According to a recent report published by the human rights group Safeguard Defenders, the Chinese Communist regime is widely developing a system that amounts to a “state-sanctioned mass abduction” to terrorize and silence people, including foreign nationals such as basketball player Harper.

According to records, the secret system makes up a “legalized” network of clandestine prisons. It began operating in 2013 and has housed a minimum of 27,208 victims as of June 1, according to the report based on publicly available Chinese Communist regime judicial data. Given the prevailing distrust of the information provided by the CCP, the report added that the actual number of victims could exceed 56,900 according to its estimates.

The detention system is officially known as “Residential Surveillance at a Designated Location” (RSDL). The extrajudicial measure allows Chinese police to make people “disappear” without judicial records of the convicts’ whereabouts.

The main purpose of this type of detention would lie in the possibility of keeping a suspect in a secret place without witnesses for interrogation prior to any arrest or official charge.

Residential surveillance is legal under China’s communist regime, but it operates outside the formal judicial system; that is, the law allows authorities to hold a person for up to six months, usually under the rubric of “investigation.” And when the subject is formally charged, the person may be placed in a traditional jail awaiting trial.

According to the report, the detention spaces are often cramped rooms in poor hygienic conditions, with no amenities other than a mattress used for sleeping and no windows. In these “caves,” detainees can spend months without contact with anyone, not even telephone contact with family members and/or lawyers. 

In addition, reports indicate cases of fierce torture, constant beatings, and mistreatment, interrogation sessions in “tiger chairs,” where detainees are tied by hands and feet. They are mistreated with the intention of “making them talk.”

As reported this week by the Wall Street Journal, some of China’s most prominent prisoners have endured residential surveillance, including literature professor Liu Xiaobo, who received the Nobel Peace Prize in 2010 while in a Chinese prison.
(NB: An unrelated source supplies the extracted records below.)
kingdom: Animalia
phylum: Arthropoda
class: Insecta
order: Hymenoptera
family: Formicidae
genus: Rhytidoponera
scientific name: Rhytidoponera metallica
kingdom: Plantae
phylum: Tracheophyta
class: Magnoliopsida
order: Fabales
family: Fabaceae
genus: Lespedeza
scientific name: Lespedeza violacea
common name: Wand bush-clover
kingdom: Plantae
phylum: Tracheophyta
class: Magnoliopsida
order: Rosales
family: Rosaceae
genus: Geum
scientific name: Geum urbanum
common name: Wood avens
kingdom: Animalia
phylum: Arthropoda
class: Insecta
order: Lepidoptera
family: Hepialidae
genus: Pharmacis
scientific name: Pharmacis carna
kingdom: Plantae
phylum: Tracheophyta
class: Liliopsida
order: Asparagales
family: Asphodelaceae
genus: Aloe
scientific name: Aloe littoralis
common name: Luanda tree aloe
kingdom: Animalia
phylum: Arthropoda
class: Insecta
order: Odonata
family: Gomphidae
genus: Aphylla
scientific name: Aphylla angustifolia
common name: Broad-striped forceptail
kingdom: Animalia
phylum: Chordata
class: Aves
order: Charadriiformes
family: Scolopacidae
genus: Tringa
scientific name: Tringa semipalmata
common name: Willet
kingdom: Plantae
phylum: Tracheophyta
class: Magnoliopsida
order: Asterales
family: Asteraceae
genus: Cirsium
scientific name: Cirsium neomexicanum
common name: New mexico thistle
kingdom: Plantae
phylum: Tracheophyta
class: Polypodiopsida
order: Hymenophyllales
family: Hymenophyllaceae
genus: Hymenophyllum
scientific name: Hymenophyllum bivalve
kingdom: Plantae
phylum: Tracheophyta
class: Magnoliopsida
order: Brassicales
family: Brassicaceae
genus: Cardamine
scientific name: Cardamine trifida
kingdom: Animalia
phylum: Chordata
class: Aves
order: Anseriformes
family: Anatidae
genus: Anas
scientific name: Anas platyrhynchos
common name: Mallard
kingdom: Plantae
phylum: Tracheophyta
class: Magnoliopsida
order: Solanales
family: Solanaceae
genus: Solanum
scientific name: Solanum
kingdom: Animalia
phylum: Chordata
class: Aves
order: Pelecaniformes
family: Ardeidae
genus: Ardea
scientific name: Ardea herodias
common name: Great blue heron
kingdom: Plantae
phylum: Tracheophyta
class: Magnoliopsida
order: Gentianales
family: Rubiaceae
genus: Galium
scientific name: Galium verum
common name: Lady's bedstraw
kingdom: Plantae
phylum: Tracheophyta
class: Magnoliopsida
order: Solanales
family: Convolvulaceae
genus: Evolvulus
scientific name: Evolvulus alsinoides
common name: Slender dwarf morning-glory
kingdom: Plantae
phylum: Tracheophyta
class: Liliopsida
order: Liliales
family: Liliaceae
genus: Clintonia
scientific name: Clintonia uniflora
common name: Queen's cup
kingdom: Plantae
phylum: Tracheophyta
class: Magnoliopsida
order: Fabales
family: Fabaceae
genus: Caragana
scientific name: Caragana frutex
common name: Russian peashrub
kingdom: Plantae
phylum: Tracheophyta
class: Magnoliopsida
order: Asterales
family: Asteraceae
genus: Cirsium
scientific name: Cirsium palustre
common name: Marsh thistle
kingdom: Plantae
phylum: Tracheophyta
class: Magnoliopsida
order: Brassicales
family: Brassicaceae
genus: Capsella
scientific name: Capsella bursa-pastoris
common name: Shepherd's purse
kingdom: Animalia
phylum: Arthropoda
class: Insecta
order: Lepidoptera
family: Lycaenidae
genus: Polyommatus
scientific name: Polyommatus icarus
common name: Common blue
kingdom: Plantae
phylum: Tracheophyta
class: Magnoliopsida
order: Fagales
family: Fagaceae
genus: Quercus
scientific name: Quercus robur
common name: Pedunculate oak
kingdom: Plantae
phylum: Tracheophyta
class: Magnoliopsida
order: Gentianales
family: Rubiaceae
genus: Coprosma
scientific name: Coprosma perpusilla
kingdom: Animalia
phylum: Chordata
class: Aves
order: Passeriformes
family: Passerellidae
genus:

Liu eventually died in custody in 2017 at the age of 61. Artist Ai Weiwei was also confined in residential surveillance for 81 days and, once released, produced artwork that mimicked his suffering in extrajudicial prisons.

Practitioners of the spiritual discipline Falun Gong and lawyers defending the practitioners have also reported suffering in such prisons. 

The basketball player, Harper, was in Shenzhen, China, for five days for a tournament when he was detained after an altercation with police. Harper was “locked in a room with a stale mattress” for eight months, without any information about what they would do with him. He was eventually released without having gone through any judicial process, nor was he given any record of his months in prison.